Type 1 diabetes occurs when the body's immune system turns against itself so that, in a very specific and targeted way, it destroys the pancreatic islet β-cells, the only cells in the body that produce the vital hormone insulin. This autoimmune destruction is irreversible and the disease incurable. If new pancreas or islets are transplanted they too are destroyed, unless heavy immunosuppression is applied. Recent genetics and mechanistic studies in humans are indicating major pathways that play roles in early disease development, especially in the interleukin-2 (IL-2) and type 1 interferon systems, probably in concert with the immune response to preproinsulin [¹,²].

Longitudinal studies of children born with high genetic risk of Type 1 diabetes showed that circulating autoantibodies to islet antigens can be seen as early as 6 months. A large proportion of childhood cases has seroconverted by age 3 years, and almost all cases by age 7 years, even although median age-at-diagnosis is approximately 12 years [³,⁴]. Children who will go on to develop Type 1 diabetes in the future must be born with the first precursors of the disease. A child aged under age 5 years with a family history of Type 1 diabetes, carrying the highest risk human leukocyte antigen (HLA) class II genotypes and persistently positive for two or more autoantibody types, has a more than 90% chance of being diagnosed with the disease [⁵]. By making the connection between gene variant and phenotype, genetics provides a way to identify pathways leading to Type 1 diabetes, including the earliest physiological events after birth, and the earliest events in the disease process, including clues about what may be environmental factors or accelerators of disease [⁴,⁶].

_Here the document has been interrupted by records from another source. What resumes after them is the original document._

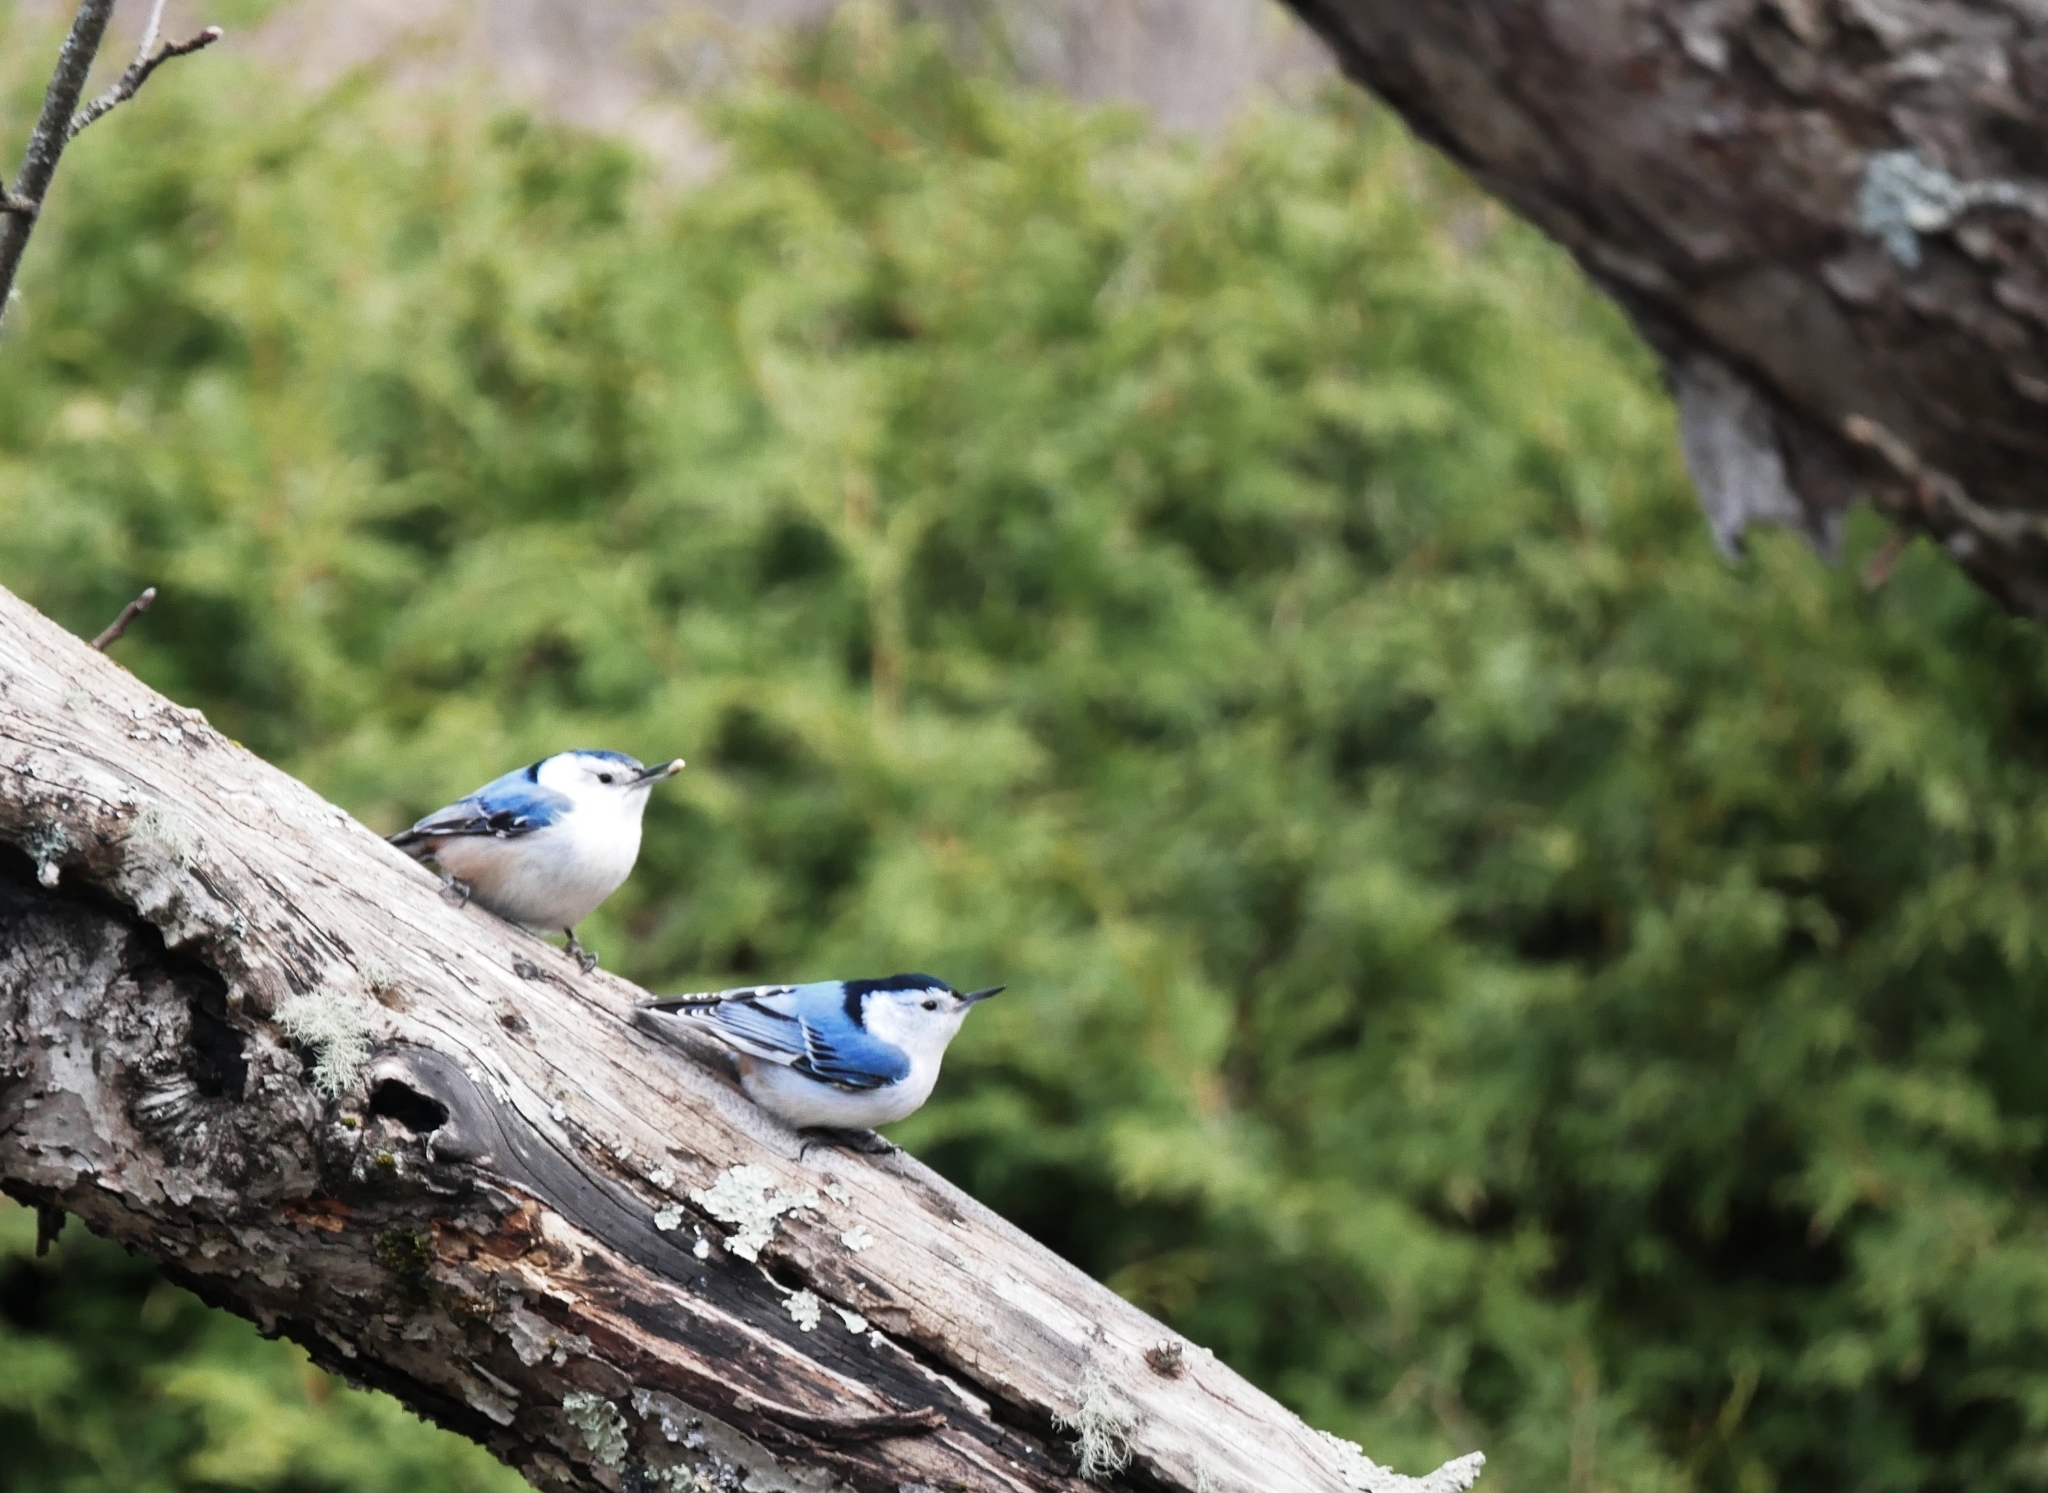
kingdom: Animalia
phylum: Chordata
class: Aves
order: Passeriformes
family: Sittidae
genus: Sitta
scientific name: Sitta carolinensis
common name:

National diabetes registries, especially those with available biosamples, provide Europe with important population-based research resources, for studying disease epidemiology, or for testing hypotheses about disease initiation and progression. Registry data where available provide evidence that the incidence of Type 1 diabetes in children under age 15 years has increased. However, there is a shortage of data on Type 1 diabetes over age 15, although at least half of new cases occur after age 15. Data from registries should be accessible to all bona fide researchers, provided that necessary confidentiality protections are in place. Common standards regarding data fields would add value and also aid data access.

The appearance of autoantibodies, the first of which chronologically are usually against insulin itself, is a secondary or downstream event in the autoimmune process. Identification and validation of biomarkers that precede autoantibody appearance are urgently required. Incentives to provide access to these collections should be implemented [⁷]. Useful information to provide possible investigators with includes limitations of the informed consent, types and amounts of material available and storage conditions. Efforts should be made to extend collections of samples of at-risk individuals and persons with newly diagnosed diabetes. Funding opportunities should be implemented to encourage investigators to develop assays that could be used retrospectively, to employ new technologies and to use smaller assay volumes for studying markers.

Despite the limited success of previous prevention trials, they have provided valuable lessons, combined with correctly interpreted data from the animal models. Predictions of the natural history of disease based on combined genetic (HLA) and serological markers (autoantibodies) are accurate. C-peptide is a surrogate marker for loss of β-cell function and progression to diabetes; and the oral glucose tolerance test is a sensitive screening tool for detecting individuals with diabetes before fasting blood sugar or HbA_1c levels become abnormal. Screening for risk of diabetes can avoid suffering in children, as diabetic ketoacidosis prevalence was 4% in children enrolled in prevention trials compared with 15–20% in new-onset children in the general population [⁸]. Interventions at later stages of disease, such as in newly diagnosed Type 1 diabetes, have used mainly non-antigen-specific drugs, with the promising studies having used doses at the edge of safety. Successfully preventing the onset of autoimmunity—true primary prevention— must include antigen-specific tolerance approaches [²]. It is important to begin now to accurately establish doses, timing and best route of administration, whilst analysing mechanistic effects.